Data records
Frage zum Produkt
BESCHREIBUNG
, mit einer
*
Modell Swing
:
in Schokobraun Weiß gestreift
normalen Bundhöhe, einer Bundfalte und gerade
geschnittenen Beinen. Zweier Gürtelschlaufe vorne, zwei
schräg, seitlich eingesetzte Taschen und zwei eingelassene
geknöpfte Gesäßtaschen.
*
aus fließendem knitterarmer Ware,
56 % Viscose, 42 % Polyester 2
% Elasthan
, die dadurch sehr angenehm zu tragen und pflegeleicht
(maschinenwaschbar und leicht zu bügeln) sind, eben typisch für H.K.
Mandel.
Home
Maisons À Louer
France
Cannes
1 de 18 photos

...

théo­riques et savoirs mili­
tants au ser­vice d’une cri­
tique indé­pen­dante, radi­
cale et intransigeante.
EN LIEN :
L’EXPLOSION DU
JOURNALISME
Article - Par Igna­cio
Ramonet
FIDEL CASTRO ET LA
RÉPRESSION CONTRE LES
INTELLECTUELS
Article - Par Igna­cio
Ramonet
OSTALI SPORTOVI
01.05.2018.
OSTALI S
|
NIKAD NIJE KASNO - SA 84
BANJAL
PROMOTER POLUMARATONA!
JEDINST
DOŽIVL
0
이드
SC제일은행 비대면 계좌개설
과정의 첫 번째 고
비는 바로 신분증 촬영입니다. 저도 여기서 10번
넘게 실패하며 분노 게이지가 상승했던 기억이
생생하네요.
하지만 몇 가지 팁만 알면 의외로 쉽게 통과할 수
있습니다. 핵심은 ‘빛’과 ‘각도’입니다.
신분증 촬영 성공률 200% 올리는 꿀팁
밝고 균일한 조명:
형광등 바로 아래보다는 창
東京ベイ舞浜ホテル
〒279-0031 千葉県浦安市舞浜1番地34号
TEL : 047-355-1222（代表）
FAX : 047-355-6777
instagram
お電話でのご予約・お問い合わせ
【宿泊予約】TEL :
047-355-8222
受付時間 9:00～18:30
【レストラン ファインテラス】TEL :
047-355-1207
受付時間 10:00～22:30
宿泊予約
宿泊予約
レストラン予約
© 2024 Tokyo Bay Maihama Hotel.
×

▶ _To-do item_: Note every line of the entries in which "einer" appears, and copy it down.

▶ _Solution to the problem_:
, mit einer
normalen Bundhöhe, einer Bundfalte und gerade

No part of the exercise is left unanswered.